Structured meshes, composed of quadrilateral elements in 2D and hexahedral elements in 3D, are widely used in industrial applications and engineering simulations due to their regularity and superior accuracy in finite element analysis. Generating high-quality structured meshes, however, remains challenging, especially for complex geometries and singularities. Field-guided approaches, which construct cross fields in 2D and frame fields in 3D to encode element orientation, are promising but are typically defined on discrete meshes, limiting continuity and computational efficiency. To address these challenges, we introduce \emph{NeurFrame}, a neural framework that represents frame fields continuously over the domain, supporting infinite-resolution evaluation. Trained in a self-supervised manner on discrete mesh samples, NeurFrame produces smooth, high-quality frame fields without relying on dense tetrahedral discretizations. The resulting fields simultaneously guide high-quality quadrilateral surface meshes and hexahedral volumetric meshes, with fewer and better-distributed singularities. By using a single network, NeurFrame also achieves lower computational cost compared to prior self-supervised neural methods that jointly optimize multiple fields.

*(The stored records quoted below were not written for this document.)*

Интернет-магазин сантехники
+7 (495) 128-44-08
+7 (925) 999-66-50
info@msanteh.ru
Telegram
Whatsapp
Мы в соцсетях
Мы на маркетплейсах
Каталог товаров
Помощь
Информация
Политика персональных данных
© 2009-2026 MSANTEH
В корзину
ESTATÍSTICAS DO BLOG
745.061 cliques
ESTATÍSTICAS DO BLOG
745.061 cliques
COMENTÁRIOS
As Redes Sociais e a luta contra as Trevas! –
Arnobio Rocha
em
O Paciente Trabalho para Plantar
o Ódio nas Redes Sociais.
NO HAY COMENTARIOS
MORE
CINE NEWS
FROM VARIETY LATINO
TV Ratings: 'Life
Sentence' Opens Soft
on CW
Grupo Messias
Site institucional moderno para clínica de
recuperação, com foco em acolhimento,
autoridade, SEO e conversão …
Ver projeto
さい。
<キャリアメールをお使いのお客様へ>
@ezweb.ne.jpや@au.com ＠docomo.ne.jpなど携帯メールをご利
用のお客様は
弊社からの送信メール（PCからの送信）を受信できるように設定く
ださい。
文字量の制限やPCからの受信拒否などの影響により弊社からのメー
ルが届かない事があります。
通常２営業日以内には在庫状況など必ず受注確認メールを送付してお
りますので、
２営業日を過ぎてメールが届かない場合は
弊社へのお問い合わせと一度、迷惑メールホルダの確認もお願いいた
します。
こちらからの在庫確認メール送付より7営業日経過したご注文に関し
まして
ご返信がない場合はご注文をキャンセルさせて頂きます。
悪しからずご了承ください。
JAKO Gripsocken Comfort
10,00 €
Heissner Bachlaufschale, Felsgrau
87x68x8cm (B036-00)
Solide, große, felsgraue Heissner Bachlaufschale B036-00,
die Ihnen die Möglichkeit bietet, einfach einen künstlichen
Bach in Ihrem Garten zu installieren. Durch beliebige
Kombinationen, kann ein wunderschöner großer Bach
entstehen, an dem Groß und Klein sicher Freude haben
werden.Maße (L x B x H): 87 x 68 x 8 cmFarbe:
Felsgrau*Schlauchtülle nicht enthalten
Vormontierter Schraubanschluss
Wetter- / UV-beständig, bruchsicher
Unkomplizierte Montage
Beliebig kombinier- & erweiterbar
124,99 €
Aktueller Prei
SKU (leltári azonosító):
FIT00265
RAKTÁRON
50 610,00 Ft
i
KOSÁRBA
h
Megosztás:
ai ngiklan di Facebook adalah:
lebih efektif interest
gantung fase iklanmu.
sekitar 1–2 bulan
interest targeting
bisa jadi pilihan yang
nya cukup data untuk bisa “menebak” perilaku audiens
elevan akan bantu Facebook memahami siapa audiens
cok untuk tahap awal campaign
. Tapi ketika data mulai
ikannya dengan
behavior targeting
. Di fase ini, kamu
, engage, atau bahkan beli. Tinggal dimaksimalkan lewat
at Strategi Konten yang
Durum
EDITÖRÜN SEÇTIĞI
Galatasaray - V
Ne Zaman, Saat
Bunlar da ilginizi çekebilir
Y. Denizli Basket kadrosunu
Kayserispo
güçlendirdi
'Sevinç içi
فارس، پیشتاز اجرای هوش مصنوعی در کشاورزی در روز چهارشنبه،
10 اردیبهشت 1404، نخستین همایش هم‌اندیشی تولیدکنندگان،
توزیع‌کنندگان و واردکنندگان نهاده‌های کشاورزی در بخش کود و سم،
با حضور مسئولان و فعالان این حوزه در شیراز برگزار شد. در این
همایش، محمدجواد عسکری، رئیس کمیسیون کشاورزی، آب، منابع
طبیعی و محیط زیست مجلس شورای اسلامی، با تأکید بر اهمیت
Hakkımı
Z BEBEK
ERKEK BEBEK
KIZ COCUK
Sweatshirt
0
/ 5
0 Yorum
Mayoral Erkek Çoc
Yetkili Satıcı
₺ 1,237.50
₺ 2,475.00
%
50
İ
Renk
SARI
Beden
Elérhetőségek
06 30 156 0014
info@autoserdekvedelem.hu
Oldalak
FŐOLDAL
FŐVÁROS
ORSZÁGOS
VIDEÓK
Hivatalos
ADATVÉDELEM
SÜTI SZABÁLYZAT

翻译：结构化网格由二维四边形单元和三维六面体单元构成，因其在有限元分析中具有规则性和更高的精度，被广泛应用于工业场景与工程仿真。然而，生成高质量的结构化网格仍然具有挑战性，尤其对于复杂几何形状和奇异点区域。基于场引导的方法通过构建二维交叉场和三维框架场来编码单元方向，具有较好的前景，但这类方法通常定义在离散网格上，限制了场的连续性并影响计算效率。为解决这些问题，我们提出 \emph{NeurFrame}，一种在计算域上连续表示框架场的神经框架，支持无限分辨率的场值计算。NeurFrame 在离散网格样本上以自监督方式进行训练，无需依赖密集四面体离散化即可生成平滑、高质量的框架场。所得场可同时引导生成高质量的四边形表面网格与六面体体网格，且奇异点数量更少、分布更优。通过使用单一网络，NeurFrame 相比先前联合优化多个场的自监督神经方法，进一步降低了计算成本。